Spatial phase-shifting profilometry by use of polarization for measuring 3D shapes of metal objects

In this paper, we present a polarization spatial phase-shifting method for fringe projection profilometry. It enables us to measure the three-dimensional shape of a metal object in a fast way requiring only a single-shot implementation. With this method, a couple of projectors are equipped, in front of their lens, with linear polarization filters having orthogonal polarization directions, so that they can simultaneously cast two sinusoidal fringe patterns having different phase shifts onto the measured metal surfaces without mixture. To register the two projected patterns, we suggest a fringe alignment method based on the epipolar geometry between the projectors. By taking advantage of the property of metal surfaces in maintaining polarization state of incident light, the deformed fringe patterns on the measured surfaces are captured by using two coaxially-arranged polarization cameras. As a result, the fringe phases are calculated by using a two-step phase-shifting algorithm and further the 3D shapes of the measured surfaces arc reconstructed.
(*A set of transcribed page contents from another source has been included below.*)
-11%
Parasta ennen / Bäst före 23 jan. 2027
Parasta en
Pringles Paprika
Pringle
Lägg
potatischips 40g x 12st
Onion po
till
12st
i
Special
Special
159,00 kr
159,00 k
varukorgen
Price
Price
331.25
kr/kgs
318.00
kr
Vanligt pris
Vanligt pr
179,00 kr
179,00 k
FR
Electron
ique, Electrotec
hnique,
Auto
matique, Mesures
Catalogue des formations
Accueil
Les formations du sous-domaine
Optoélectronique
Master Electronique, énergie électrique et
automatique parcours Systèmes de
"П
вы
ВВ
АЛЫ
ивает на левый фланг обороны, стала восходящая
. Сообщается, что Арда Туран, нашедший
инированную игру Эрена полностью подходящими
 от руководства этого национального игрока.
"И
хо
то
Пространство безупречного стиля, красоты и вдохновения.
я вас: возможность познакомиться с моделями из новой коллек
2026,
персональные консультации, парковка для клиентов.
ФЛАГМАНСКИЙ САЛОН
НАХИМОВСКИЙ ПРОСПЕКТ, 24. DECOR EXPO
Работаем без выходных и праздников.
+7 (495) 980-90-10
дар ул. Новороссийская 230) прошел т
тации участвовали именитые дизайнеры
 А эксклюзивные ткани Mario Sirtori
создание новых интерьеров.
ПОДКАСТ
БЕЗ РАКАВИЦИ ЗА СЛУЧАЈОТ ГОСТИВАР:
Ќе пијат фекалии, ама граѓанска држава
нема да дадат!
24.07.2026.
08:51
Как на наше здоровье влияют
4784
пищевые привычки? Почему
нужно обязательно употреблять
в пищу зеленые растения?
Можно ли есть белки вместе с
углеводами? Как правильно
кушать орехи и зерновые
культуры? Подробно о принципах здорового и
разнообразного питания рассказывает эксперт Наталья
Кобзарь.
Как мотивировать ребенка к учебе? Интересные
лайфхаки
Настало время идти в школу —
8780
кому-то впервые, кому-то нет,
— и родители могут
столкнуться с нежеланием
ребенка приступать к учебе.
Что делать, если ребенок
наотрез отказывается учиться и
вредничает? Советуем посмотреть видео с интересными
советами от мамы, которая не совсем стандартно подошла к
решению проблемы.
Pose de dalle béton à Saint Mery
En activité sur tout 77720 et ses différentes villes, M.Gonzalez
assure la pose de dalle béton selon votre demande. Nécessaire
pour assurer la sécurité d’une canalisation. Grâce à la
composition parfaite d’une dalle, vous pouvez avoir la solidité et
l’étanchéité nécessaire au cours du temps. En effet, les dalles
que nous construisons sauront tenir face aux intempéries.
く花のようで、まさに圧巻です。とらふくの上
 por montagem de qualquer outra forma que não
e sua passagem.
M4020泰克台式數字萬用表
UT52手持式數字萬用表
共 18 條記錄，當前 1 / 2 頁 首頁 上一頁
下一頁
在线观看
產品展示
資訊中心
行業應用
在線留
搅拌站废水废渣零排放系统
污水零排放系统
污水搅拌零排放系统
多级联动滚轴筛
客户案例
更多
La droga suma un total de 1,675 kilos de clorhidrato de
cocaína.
Experimental results demonstrate the proposed method to be valid and efficient in measuring metal objects. (C) 2021 Optical Society of America under the terms of the OSA Open Access Publishing Agreement

Automated summary

In this paper, a polarization spatial phase-shifting method is proposed for fast three-dimensional shape measurement of metal objects. By simultaneously projecting sinusoidal fringe patterns with different phase shifts and utilizing the property of metal surfaces, the deformed fringe patterns on the measured surfaces can be captured and 3D shapes reconstructed efficiently.